The Revenue Commissioners have taken samples from a number of filling stations that it has claimed may have been involved in recent ‘petrol stretching’ scams, according to the Minister for Finance Michael Noonan.
Minister Noonan said that Revenue has made great progress in tackling the problem of diesel laundering over the past three years and now media reports indicate the emergence of another form of fuel fraud, commonly referred to as petrol-stretching.
The scam involves the illegal addition of kerosene or some other low tax commodity to petrol to defraud the Exchequer and the motorist.
The Minister outlined that Petrol stretching is an offence under S102(1A) Finance Act 1999 and carries a penalty on summary conviction of €5,000 or, at the discretion of the court to imprisonment for a term not exceeding 12 months, or both. If convicted on indictment the fine is to a maximum of €126,970 and the prison term is to a maximum of five years or both.

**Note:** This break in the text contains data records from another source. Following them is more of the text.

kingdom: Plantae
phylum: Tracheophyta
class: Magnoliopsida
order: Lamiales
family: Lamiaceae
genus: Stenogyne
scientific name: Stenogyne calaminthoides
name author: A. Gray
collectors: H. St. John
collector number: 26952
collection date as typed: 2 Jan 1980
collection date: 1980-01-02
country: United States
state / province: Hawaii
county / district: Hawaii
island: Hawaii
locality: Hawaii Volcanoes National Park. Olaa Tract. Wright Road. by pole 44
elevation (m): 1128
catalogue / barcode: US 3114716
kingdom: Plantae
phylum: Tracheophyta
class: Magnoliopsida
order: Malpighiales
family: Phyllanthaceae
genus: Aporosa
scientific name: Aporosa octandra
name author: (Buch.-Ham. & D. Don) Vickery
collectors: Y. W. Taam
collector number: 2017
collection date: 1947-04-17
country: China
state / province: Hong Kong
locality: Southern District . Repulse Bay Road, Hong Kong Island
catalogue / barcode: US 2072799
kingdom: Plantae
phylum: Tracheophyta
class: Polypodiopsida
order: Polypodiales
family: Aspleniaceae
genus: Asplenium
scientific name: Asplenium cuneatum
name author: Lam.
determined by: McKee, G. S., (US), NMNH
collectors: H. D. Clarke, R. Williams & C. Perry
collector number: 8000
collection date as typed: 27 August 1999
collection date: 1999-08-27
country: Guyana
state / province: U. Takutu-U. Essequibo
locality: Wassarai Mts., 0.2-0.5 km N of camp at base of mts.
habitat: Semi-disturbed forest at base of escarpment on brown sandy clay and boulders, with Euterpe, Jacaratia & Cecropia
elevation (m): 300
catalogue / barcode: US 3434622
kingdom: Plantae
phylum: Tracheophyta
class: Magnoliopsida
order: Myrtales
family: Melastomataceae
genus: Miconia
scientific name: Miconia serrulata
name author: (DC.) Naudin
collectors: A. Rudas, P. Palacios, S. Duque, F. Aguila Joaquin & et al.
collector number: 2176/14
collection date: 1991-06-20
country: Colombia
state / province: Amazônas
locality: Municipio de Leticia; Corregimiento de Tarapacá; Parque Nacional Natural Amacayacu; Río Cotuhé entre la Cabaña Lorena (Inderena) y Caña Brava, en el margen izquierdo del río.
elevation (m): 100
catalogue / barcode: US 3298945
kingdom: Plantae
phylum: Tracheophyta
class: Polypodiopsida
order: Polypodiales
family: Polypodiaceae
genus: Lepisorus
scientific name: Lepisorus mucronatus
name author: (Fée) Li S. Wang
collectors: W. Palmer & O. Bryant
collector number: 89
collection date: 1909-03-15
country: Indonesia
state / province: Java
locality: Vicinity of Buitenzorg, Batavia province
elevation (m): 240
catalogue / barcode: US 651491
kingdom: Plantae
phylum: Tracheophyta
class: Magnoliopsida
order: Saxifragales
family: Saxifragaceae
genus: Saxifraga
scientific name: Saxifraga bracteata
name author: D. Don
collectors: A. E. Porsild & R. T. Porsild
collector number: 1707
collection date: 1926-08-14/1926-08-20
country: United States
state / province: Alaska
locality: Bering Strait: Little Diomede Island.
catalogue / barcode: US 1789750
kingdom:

He said: “Motorists themselves should take care about where they source their petrol from, and report any suspicions concerning the source of adulterated petrol that may have damaged their engines to Revenue.
“Revenue will investigate such reports and pursue prosecutions against offenders where possible. In that regard, Revenue has recently launched a dedicated section of its website specifically on the shadow economy and this includes an electronic reporting facility for anyone who has information about shadow economy practices such as petrol stretching.”